By: Spacelab Research Staff
Web radio broadcasters were dealt another setback today when the Copyright Royalty Board decided to uphold its previous decision to raise the royalty rates broadcasters pay for music.

This was the appeal after the March 2nd decision that sent shockwaves through the Web radio world. It was previously decided to hike the royalty rates each year from 2006 (retroactively) through 2010. Today that decision was appealed to the Copyright Royalty Board to attempt to get the rates lowered.

The bottom line is that the royalty rate is set to double during that timeframe, which will leave some established stations like Soma.FM and Radio Paradise to either change their direction or possibly go out of business.

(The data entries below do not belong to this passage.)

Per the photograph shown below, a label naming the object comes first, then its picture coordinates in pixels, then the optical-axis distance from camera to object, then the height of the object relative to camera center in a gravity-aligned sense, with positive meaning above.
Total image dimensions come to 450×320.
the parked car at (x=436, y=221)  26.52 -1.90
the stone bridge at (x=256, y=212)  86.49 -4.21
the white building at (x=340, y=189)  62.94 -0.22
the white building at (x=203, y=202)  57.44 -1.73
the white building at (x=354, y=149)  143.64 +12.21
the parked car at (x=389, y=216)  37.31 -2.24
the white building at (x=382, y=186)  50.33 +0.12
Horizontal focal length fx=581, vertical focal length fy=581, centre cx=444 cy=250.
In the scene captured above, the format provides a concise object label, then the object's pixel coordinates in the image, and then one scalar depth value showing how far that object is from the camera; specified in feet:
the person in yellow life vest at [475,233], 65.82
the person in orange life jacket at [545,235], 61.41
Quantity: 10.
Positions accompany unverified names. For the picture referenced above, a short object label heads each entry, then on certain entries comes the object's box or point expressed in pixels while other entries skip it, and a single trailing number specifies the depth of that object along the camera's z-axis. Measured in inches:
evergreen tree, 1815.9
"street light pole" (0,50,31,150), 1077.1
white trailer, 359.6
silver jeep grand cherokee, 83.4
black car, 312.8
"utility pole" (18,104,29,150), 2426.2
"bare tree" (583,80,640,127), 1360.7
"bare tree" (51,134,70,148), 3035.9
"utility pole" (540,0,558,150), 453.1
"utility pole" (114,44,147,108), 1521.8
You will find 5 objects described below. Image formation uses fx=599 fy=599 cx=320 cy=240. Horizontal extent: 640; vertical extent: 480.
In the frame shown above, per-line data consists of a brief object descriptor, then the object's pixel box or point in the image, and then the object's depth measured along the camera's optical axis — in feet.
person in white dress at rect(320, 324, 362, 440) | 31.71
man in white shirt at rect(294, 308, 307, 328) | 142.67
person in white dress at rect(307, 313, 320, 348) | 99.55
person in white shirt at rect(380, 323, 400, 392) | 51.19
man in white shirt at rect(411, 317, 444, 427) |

The Digital Media Association Executive Director Jonathan Potter called the decision a nail in the coffin for Web radio, saying “The CRB’s denial of a rehearing today is all but a nail in the coffin for Internet radio, and May 15 now looms as the day the music will die. Internet radio provides exposure and royalties for thousands of independent artists and labels that are not represented by broadcast radio – and last year, 72 million people tuned in every month. We call on Congress to step in to save Internet radio for the artists, the labels, the webcasters and – most importantly – the tens of millions of listeners.”

The next move is to go to Congress, to see what action can be taken to moderate the new charges. Playing hardball, the CRB decided that the rates would go into effect during that period, so that if Congress doesn't move to change the situation, the new royalty rates will have been in effect the whole time.

I don't think anybody is saying that royalties shouldn't make their way to artists, but questions are being raised around how heavy handed the increase is. What good is a rate hike if you squeeze out the stations that are paying you royalties?

The Small Webcaster Community Initiative (SWCI) has just announced a movement to advocate a change in the industry. They want to create more power on the other side of the Soundexchange / RIAA nexxus to make the royalty structure one that allows for diversity, not the concentration of the power and means to broadcast on the Internet into a few hands. Remember FM radio? Over the top costs created a barrier to entry for anyone without major financial backing (READ: big corporations in the music industry). Web radio seems to be attempting to enter that phase of pricing people out of competition.

"In addition they should not try to silence an entire industry. People need choices, and currently terrestrial radio does not offer that choice. Internet radio does," said Soshahi Wilson of Surround Mobile, a SWCI member.